• **Problem description**
Copy verbatim the block of lines in the entries below whose first line contains "football | (330" and whose last line contains "moved | basketball". Leave out all other lines.

• **Exercise data**

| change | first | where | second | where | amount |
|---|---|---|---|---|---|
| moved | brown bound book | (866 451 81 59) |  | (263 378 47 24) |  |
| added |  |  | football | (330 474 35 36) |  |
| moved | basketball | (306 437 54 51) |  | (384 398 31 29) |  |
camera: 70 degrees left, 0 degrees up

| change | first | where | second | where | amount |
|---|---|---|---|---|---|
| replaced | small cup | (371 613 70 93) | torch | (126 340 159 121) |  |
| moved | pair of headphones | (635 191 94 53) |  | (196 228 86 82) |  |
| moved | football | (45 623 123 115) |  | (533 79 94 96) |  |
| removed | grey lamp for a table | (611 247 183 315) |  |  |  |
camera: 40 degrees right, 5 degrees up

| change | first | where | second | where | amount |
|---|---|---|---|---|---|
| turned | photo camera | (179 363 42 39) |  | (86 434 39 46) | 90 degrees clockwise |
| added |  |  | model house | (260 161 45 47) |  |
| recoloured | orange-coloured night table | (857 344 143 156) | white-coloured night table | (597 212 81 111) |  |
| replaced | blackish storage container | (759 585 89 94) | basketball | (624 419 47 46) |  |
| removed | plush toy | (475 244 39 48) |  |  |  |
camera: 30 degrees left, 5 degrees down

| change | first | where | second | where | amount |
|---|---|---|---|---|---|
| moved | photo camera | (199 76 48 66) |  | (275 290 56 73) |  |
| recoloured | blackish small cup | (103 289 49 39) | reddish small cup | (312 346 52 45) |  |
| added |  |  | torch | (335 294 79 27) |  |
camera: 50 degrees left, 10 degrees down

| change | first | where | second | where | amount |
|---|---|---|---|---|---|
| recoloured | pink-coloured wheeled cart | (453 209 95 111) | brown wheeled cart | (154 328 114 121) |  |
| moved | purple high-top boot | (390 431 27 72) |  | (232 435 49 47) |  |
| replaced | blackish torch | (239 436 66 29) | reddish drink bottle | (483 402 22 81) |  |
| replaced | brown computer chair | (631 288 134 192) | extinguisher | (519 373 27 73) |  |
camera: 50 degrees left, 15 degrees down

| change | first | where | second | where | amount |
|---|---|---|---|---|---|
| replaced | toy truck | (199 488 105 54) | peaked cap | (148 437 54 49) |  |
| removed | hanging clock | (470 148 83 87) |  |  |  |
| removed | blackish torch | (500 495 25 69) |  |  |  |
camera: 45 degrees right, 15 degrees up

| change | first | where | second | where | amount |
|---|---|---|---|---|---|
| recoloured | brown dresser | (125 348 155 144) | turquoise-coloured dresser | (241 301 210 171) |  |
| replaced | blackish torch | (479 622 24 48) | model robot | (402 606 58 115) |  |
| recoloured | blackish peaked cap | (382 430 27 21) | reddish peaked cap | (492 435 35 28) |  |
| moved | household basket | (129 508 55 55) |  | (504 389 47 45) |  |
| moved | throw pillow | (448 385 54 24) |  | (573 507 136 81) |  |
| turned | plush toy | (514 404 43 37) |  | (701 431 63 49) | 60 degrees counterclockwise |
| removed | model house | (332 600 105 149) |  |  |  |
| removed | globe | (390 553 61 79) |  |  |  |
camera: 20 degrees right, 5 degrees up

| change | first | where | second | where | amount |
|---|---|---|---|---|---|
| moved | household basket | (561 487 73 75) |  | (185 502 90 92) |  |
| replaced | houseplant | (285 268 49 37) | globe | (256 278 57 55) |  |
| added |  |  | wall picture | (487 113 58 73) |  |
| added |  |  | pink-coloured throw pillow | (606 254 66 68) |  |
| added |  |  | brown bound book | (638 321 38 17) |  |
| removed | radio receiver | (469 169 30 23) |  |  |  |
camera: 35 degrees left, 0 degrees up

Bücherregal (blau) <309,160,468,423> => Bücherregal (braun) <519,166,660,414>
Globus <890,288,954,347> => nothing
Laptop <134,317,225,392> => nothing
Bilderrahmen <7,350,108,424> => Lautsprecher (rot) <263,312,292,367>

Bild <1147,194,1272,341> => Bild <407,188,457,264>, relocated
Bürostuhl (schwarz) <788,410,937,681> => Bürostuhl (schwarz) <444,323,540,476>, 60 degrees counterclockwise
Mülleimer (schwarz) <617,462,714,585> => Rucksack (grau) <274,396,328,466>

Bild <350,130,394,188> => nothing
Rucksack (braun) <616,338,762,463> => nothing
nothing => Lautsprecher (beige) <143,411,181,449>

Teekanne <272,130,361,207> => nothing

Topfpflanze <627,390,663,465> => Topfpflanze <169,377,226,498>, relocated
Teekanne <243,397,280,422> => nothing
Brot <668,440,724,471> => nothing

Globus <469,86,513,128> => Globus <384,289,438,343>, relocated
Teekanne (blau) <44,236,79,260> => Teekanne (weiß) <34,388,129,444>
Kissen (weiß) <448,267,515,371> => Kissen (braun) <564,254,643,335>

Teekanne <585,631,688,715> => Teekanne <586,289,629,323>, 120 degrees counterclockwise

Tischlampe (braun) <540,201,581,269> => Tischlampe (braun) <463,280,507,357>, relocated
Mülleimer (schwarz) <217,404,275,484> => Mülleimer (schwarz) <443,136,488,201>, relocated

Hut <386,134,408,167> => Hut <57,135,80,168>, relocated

• **Your solution**
| added |  |  | football | (330 474 35 36) |  |
| moved | basketball | (306 437 54 51) |  | (384 398 31 29) |  |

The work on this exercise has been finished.